The prosecution also tried to introduce aggravating evidence related to Cummings's incarceration in Delaware. During that time, Cummings had altercations with two prison guards and wrote a violent, profanity-laced letter that expressed his desire to kill police officers. Following the California Supreme Court's decision in People v. Boyd, 38 Cal.3d 762, 215 Cal.Rptr. 1, 700 P.2d 782 (Cal. 1985), the trial judge ruled that the prosecution could not introduce this evidence as part of its case-in-chief because the altercations and the letter were not crimes. However, the court made clear that it would allow the prosecution to introduce this evidence as rebuttal if Cummings " open[ed] the door" during his mitigation case.
In light of this evidentiary ruling, Cummings's lawyers decided to present a " sterile" mitigation case. They told the court that, for " tactical reasons," they would " very carefully ask  witnesses not to get into" any subjects that would lead to the admission of rebuttal evidence. They assured the judge they would avoid any discussion of Cummings's " personality or character traits." Instead, his lawyers limited mitigation evidence to Cummings's " biographical information," such as " where he was born, who his parents were, the fact they got divorced, [and] what his schooling was."
In the penalty phase, the defense team put on testimony from three witnesses. A sheriff's deputy testified about violence in jail (presumably to demonstrate Cummings's need to protect himself with a shank). Then, Cummings's older brother Darrell related some of the hardships they faced during their childhood. Darrell told the jury that their parents had " knock-down, drag-out" fights, which once culminated in their mother stabbing their father with a knife. He also explained how their father frequently beat Raynard " extremely hard" with a belt or extension cord. Darrell stated that their mother began drinking to excess when her husband left her, and he revealed that she had recently been in a mental hospital. Finally, Cummings's high school girlfriend testified about his rocky relationship with his family before his incarceration in Delaware.

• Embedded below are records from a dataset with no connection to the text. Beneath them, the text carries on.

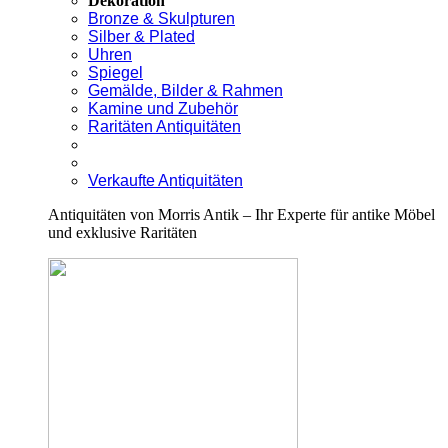
Dekoration
Bronze & Skulpturen
Silber & Plated
Uhren
Spiegel
Gemälde, Bilder & Rahmen
Kamine und Zubehör
Raritäten Antiquitäten
Verkaufte Antiquitäten
Antiquitäten von Morris Antik – Ihr Experte für antike Möbel
und exklusive Raritäten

During closing arguments in the penalty phase, Cummings's lawyers made only passing reference to Cummings's background and personal characteristics, instead arguing that " lingering doubt" about whether Cummings had shot Verna should lead the jury to choose a life sentence over the death penalty.
The jury voted for the death sentence, and the trial court imposed this sentence.
In his appeal to the California Supreme Court, Cummings alleged that La Casella's testimony violated his due process rights as defined in Turner v. Louisiana, 379 U.S. 466, 85 S.Ct. 546, 13 L.Ed.2d 424 (1965), and that the prosecution's use of peremptory strikes against two black potential jurors violated People v. Wheeler, 22 Cal.3d 258, 148 Cal.Rptr. 890, 583 P.2d 748 (Cal. 1978). The court rejected both claims. Cummings, 850 P.2d at 32, 37-38. Justice Mosk dissented as to the Wheeler claim. Id. at 72.